## STATED TASK
Begin at the line that has "text Figure 6: Figure" and stop after the line that has "List each element's". Reproduce only those lines with "habitats" swapped for "environments", leaving everything else unchanged.

## RECORDS FOR THE EXERCISE
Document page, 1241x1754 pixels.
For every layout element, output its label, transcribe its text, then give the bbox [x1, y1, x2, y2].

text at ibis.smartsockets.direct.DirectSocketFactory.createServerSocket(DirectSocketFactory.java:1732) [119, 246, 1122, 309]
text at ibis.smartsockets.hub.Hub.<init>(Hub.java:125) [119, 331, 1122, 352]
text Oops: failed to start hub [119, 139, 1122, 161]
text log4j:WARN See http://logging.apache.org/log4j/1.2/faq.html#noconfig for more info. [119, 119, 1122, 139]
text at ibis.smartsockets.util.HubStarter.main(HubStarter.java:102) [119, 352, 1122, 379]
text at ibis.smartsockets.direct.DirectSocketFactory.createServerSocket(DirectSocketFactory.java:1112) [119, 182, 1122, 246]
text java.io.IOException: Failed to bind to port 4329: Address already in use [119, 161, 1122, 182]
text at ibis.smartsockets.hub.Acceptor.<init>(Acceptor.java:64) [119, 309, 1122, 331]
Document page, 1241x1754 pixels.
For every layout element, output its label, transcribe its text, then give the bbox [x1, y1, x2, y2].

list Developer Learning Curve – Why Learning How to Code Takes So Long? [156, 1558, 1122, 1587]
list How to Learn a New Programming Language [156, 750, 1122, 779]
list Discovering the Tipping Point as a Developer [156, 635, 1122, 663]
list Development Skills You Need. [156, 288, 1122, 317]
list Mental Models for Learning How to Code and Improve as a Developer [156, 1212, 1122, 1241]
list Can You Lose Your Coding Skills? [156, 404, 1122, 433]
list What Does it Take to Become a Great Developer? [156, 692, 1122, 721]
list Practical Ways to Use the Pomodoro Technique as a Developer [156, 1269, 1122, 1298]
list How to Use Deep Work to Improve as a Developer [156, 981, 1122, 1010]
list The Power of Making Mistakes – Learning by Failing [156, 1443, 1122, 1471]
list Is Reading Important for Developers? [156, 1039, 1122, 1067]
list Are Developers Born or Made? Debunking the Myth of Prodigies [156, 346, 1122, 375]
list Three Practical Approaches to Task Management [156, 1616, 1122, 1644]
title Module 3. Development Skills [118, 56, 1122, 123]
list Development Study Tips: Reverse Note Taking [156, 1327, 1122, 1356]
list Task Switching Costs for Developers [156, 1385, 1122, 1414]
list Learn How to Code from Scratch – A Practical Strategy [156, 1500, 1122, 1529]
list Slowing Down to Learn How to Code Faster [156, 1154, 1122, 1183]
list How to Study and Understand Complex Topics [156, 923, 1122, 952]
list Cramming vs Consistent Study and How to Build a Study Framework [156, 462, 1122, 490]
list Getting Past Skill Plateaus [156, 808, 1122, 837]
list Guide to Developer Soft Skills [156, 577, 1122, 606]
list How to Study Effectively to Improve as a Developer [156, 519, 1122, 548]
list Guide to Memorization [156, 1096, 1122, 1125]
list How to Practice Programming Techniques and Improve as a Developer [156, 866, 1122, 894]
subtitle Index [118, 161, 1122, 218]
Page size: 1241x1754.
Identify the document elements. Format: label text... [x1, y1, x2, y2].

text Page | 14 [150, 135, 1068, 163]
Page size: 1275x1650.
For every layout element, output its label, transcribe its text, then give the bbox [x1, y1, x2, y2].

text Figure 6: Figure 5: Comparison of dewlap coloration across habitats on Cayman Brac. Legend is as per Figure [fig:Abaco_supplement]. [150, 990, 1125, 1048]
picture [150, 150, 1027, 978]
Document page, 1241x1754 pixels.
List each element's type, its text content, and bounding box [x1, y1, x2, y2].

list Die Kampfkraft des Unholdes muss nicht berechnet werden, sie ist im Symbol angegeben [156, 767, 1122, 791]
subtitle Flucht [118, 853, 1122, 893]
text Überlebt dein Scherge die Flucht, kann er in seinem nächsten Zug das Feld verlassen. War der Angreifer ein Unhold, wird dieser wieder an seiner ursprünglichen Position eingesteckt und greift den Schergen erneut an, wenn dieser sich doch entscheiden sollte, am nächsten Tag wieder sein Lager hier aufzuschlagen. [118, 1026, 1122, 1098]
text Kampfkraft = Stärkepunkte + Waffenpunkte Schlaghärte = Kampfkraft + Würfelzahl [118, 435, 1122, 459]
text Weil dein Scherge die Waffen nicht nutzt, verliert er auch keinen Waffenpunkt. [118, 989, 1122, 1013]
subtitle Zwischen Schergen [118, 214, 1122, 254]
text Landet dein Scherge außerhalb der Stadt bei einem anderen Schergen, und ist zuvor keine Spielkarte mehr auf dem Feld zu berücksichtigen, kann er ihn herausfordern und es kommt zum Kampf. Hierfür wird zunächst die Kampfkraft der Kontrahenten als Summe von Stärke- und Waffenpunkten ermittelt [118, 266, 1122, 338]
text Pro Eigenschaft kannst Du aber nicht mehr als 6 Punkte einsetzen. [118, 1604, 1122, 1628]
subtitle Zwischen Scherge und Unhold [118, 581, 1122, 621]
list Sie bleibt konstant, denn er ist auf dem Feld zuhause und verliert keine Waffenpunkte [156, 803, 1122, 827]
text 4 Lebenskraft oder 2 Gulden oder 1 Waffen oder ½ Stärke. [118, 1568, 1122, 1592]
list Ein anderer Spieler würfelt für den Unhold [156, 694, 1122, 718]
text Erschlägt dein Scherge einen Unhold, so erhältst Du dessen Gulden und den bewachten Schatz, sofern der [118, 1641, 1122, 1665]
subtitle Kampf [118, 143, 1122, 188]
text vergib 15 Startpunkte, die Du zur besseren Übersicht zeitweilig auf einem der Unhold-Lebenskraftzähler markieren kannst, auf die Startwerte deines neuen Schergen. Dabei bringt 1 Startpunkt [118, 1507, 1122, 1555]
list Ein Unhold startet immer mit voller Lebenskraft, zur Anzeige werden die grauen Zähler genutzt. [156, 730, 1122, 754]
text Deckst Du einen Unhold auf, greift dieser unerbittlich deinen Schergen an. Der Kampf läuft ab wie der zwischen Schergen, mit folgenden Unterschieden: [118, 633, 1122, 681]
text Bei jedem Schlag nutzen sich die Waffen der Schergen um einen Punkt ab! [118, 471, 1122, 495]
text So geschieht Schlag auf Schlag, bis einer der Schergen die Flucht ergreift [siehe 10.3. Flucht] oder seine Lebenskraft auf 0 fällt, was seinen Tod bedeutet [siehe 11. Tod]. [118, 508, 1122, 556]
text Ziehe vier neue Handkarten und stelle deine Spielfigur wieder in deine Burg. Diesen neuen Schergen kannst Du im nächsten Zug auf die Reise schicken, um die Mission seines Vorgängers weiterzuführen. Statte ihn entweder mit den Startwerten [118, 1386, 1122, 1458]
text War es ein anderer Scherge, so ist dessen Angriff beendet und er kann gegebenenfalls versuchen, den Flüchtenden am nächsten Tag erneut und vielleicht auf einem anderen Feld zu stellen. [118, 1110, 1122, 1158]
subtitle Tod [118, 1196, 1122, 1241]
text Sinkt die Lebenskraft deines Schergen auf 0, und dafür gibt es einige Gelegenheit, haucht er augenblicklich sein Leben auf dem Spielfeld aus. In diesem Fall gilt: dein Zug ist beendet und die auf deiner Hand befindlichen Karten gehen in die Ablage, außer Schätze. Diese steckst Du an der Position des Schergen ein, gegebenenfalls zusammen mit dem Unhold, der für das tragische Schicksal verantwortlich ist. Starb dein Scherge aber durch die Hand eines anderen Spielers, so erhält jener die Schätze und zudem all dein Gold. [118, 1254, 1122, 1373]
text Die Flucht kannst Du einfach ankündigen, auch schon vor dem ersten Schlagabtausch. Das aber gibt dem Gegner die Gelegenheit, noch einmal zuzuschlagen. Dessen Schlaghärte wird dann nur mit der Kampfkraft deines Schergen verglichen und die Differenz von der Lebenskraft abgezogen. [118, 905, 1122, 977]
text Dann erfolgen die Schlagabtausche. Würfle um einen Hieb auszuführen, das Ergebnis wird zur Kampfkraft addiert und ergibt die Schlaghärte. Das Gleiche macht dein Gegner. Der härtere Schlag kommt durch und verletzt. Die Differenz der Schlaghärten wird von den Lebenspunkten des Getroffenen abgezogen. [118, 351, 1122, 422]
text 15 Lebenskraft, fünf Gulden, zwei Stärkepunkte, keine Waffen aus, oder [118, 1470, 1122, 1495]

## RESULT OF THE TASK
text Figure 6: Figure 5: Comparison of dewlap coloration across environments on Cayman Brac. Legend is as per Figure [fig:Abaco_supplement]. [150, 990, 1125, 1048]
picture [150, 150, 1027, 978]
Document page, 1241x1754 pixels.
List each element's type, its text content, and bounding box [x1, y1, x2, y2].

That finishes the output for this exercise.